• TASK ITEM: Copy out each of the entries below character for character, line by line, without changing anything.

(Stored items from a collection)
--- --- ---

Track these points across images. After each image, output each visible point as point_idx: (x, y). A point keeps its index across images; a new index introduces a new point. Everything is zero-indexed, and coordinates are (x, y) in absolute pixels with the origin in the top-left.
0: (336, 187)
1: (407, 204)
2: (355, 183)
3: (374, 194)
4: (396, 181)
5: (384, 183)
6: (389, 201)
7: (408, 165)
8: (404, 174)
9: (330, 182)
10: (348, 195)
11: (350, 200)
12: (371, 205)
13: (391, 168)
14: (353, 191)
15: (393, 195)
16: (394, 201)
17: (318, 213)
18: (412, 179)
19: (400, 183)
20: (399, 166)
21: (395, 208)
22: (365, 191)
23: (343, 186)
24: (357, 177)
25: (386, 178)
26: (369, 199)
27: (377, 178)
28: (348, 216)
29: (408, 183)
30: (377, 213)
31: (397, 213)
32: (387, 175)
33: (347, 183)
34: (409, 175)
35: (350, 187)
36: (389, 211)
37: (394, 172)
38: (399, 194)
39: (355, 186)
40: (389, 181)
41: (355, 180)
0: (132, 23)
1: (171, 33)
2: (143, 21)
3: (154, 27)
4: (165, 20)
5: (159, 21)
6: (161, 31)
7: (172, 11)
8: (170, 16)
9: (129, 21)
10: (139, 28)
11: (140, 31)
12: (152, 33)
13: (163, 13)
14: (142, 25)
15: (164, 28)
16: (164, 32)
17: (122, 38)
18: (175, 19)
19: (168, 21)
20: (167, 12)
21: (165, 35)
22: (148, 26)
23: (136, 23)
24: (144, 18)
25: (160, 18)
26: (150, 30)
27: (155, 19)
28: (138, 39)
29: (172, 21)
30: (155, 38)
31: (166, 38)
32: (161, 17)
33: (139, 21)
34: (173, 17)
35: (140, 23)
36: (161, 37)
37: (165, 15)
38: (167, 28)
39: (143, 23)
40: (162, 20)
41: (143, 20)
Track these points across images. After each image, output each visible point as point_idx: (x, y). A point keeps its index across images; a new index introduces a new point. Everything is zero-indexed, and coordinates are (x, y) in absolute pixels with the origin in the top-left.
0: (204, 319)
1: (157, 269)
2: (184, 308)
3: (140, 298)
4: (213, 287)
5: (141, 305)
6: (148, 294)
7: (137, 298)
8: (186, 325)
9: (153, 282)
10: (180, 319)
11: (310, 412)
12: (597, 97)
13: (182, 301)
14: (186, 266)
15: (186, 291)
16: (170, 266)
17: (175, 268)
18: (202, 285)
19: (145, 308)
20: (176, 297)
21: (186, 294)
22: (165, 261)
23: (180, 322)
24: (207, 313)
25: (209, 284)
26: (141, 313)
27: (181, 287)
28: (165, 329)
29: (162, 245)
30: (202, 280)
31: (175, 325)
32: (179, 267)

--- --- ---

• WRITTEN RESPONSE:
Track these points across images. After each image, output each visible point as point_idx: (x, y). A point keeps its index across images; a new index introduces a new point. Everything is zero-indexed, and coordinates are (x, y) in absolute pixels with the origin in the top-left.
0: (336, 187)
1: (407, 204)
2: (355, 183)
3: (374, 194)
4: (396, 181)
5: (384, 183)
6: (389, 201)
7: (408, 165)
8: (404, 174)
9: (330, 182)
10: (348, 195)
11: (350, 200)
12: (371, 205)
13: (391, 168)
14: (353, 191)
15: (393, 195)
16: (394, 201)
17: (318, 213)
18: (412, 179)
19: (400, 183)
20: (399, 166)
21: (395, 208)
22: (365, 191)
23: (343, 186)
24: (357, 177)
25: (386, 178)
26: (369, 199)
27: (377, 178)
28: (348, 216)
29: (408, 183)
30: (377, 213)
31: (397, 213)
32: (387, 175)
33: (347, 183)
34: (409, 175)
35: (350, 187)
36: (389, 211)
37: (394, 172)
38: (399, 194)
39: (355, 186)
40: (389, 181)
41: (355, 180)
0: (132, 23)
1: (171, 33)
2: (143, 21)
3: (154, 27)
4: (165, 20)
5: (159, 21)
6: (161, 31)
7: (172, 11)
8: (170, 16)
9: (129, 21)
10: (139, 28)
11: (140, 31)
12: (152, 33)
13: (163, 13)
14: (142, 25)
15: (164, 28)
16: (164, 32)
17: (122, 38)
18: (175, 19)
19: (168, 21)
20: (167, 12)
21: (165, 35)
22: (148, 26)
23: (136, 23)
24: (144, 18)
25: (160, 18)
26: (150, 30)
27: (155, 19)
28: (138, 39)
29: (172, 21)
30: (155, 38)
31: (166, 38)
32: (161, 17)
33: (139, 21)
34: (173, 17)
35: (140, 23)
36: (161, 37)
37: (165, 15)
38: (167, 28)
39: (143, 23)
40: (162, 20)
41: (143, 20)
Track these points across images. After each image, output each visible point as point_idx: (x, y). A point keeps its index across images; a new index introduces a new point. Everything is zero-indexed, and coordinates are (x, y) in absolute pixels with the origin in the top-left.
0: (204, 319)
1: (157, 269)
2: (184, 308)
3: (140, 298)
4: (213, 287)
5: (141, 305)
6: (148, 294)
7: (137, 298)
8: (186, 325)
9: (153, 282)
10: (180, 319)
11: (310, 412)
12: (597, 97)
13: (182, 301)
14: (186, 266)
15: (186, 291)
16: (170, 266)
17: (175, 268)
18: (202, 285)
19: (145, 308)
20: (176, 297)
21: (186, 294)
22: (165, 261)
23: (180, 322)
24: (207, 313)
25: (209, 284)
26: (141, 313)
27: (181, 287)
28: (165, 329)
29: (162, 245)
30: (202, 280)
31: (175, 325)
32: (179, 267)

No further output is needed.